Hemp bill's latest incarnation from Adkins keeps it alive, but Comer 'appalled' by changes
03/12/2013 09:36 PM
House Democratic Floor Leader Rocky Adkins announced Tuesday night yet another version of a hemp bill — this one creating a five-year demonstration project through the University of Kentucky to grow the crop.
While Adkins unveiled the amendment Tuesday, he said it wouldn’t come up for action until the legislature returns from a hiatus on March 25.
But the move may only shifted the hemp bill, Senate Bill 50, from the category of nearly dead to barely alive given the reaction from Agriculture Commissioner James Comer and his chief of staff.
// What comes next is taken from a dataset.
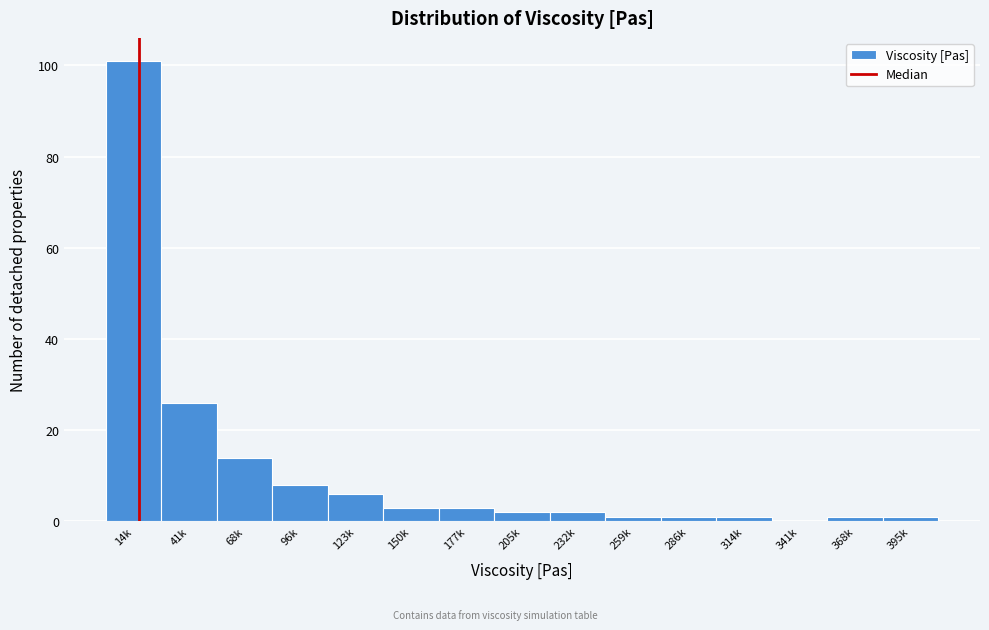

Reading left to right, transcribe all the data shown in this chart.

14k=101	41k=26	68k=14	96k=8	123k=6	150k=3	177k=3	205k=2	232k=2	259k=1	286k=1	314k=1	341k=0	368k=1	395k=1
“If this were a good faith effort, don’t you think he would have reached out to the commissioner? It’s so drastic. I just don’t know if they can get the votes for it,” VonLuehrte said. “The commissioner is appalled by all of this.”
Adkins said he had a meeting with Comer over the weekend. But Comer tried “multiple times” Tuesday to reach Adkins to talk about a potential amendment, VonLuehrte said.
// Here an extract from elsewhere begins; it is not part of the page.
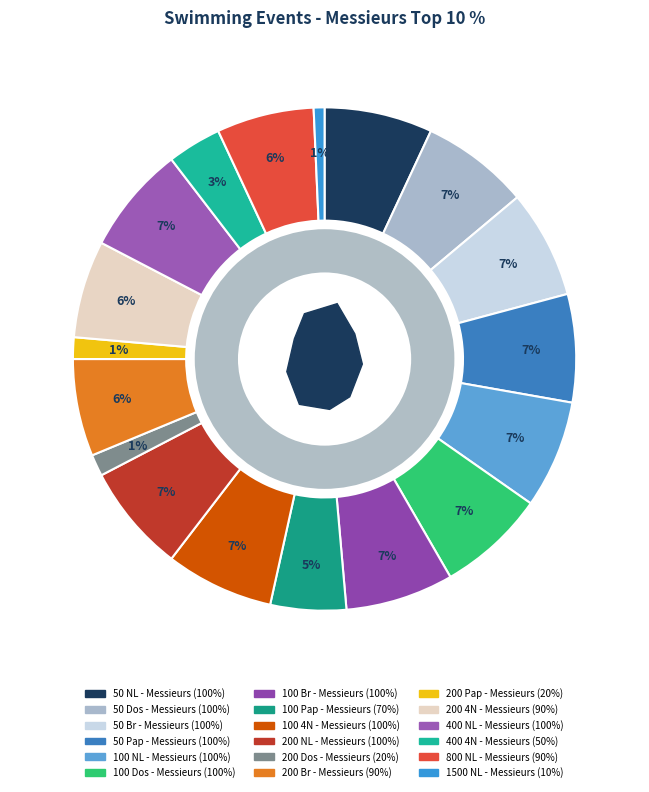

Count the number of slices in the pie.

18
Under Adkins’ plan, the Kentucky Industrial Hemp Commission and the University of Kentucky would run the demonstration project to grow the crop, which Adkins said could help leverage the state to get a waiver from the federal government. Growing hemp is currently against federal law.
The measure also would set up a licensing process, but it would be handled by the Kentucky State Police instead of the state Department of Agriculture as Senate Bill 50 — and Comer — had proposed.
It also would change the membership and leadership of the Kentucky Industrial Hemp Commission, which Comer has been leading since its resurrection last fall.
“We restructured the commission somewhat to balance out the ag community with law enforcement,” Adkins said.
That includes removing it from the Agriculture Department and would make the dean of the UK College of Agriculture and the Kentucky State Police Commissioner the co-chairs. But Adkins said the ag commissioner would still “remain on the commission.”
“He’ll allow the commissioner to stay on the commission? Gee, thanks a lot,” VonLuehrte said.
She said the demonstration project approach and lack of a regulatory framework in Adkins’ version will bump Kentucky behind other states that already have laid the groundwork for an industrial hemp industry should the federal government give it the green light.
“It all but guarantees we would lose the fight to be first,” VonLuehrte said.